Meno attenti, invece, i settori legati all’intrattenimento (6,6%), tecnologia (5%), automotive (3,7%) e viaggi (2,8%). Per quanto riguarda il numero di interazioni totale (like, commenti, condivisioni), i settori più ingaggianti sono il fashion (30,6%) e il beauty (16,3%), seguito da accessori (13,9%) e intrattenimento (10%). Il food&drink, pur essendo al quarto posto per numero di post, sviluppa meno engagement con il 9,8%.
Il tema della “pubblicità occulta” nei contenuti di blogger e influencer su social e blog è stato ripetutamente affrontato dall’Antitrust italiano che ha richiamato gli operatori nel fenomeno a conformarsi alle prescrizioni del Codice del Consumo fornendo indicazioni mirate a rivelare la reale natura del messaggio: rapporti di committenza e finalità commerciali vanno messi allo scoperto “ancorché basati – dice il Garante – sulla fornitura gratuita di prodotti”.

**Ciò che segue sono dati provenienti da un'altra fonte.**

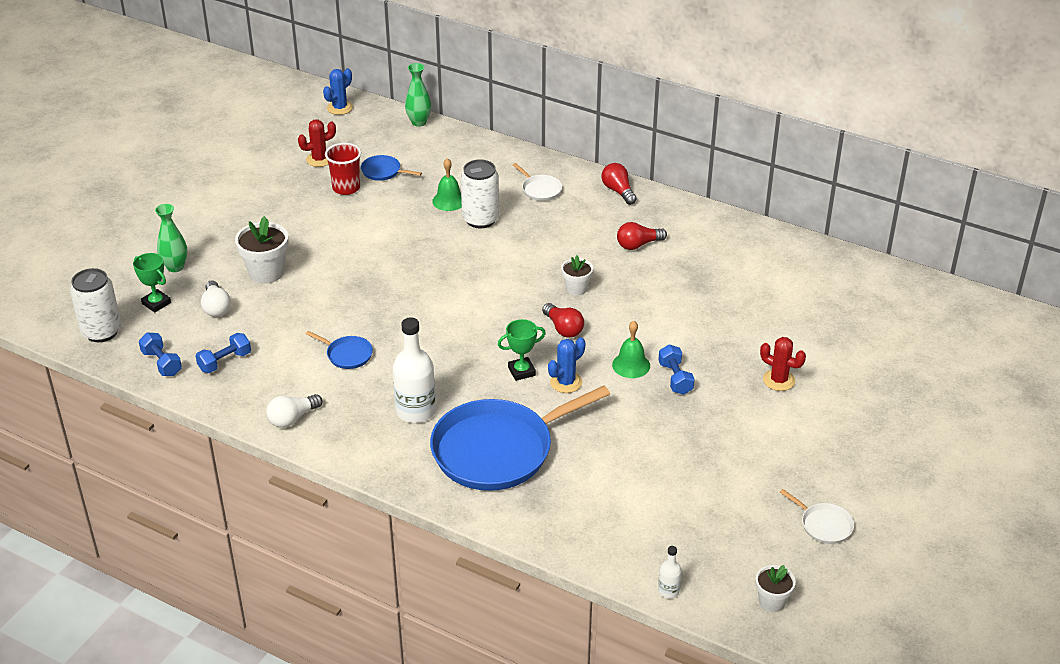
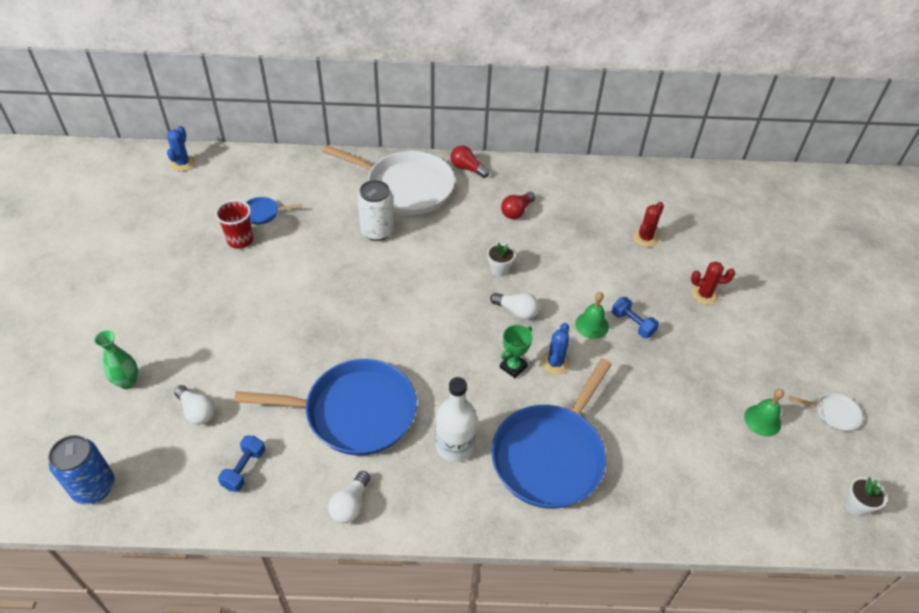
camera: 30 degrees left, 10 degrees up
white can [70,268,121,342] -> blue can [48,435,115,505]
green trophy [133,253,171,313] -> none
blue dumbbell [139,333,182,376] -> none
white flower pot [235,216,288,284] -> none
red cactus [298,119,336,167] -> red cactus moved to [633,202,664,247]
blue pan [306,331,373,369] -> blue pan [234,359,417,456], size x2.44
green vase [405,63,431,127] -> none
green bell [432,158,462,211] -> green bell moved to [744,389,784,436]
white pan [513,163,562,201] -> white pan [322,145,455,215], size x2.44
red light bulb [542,303,584,338] -> white light bulb [490,293,539,320]
white bottle [658,546,682,599] -> none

Inoltre l’Istituto dell’Autodisciplina Pubblicitaria nel 2016 ha varato la Digital Chart (rieditata nel 2017), un codice di comportamento che suggerisce l’utilizzo di hashtag atti a rendere evidente al pubblico le attività sponsorizzate dagli influencer. In questo contesto, è stata inoltre fondamentale l’azione dell’Unione Nazionale Consumatori che monitora le situazioni di pubblicità occulta segnalandole al Garante della Concorrenza e all’Istituto di Autodisciplina Pubblicitaria.
I paesi anglosassoni hanno iniziato ad affrontare il tema della trasparenza già da diversi anni, per poi venire alla ribalta nel 2017 ad opera della Federal Trade Commission che ha chiesto agli influencer di utilizzare hashtag specifici per segnalare la natura commerciale dei post.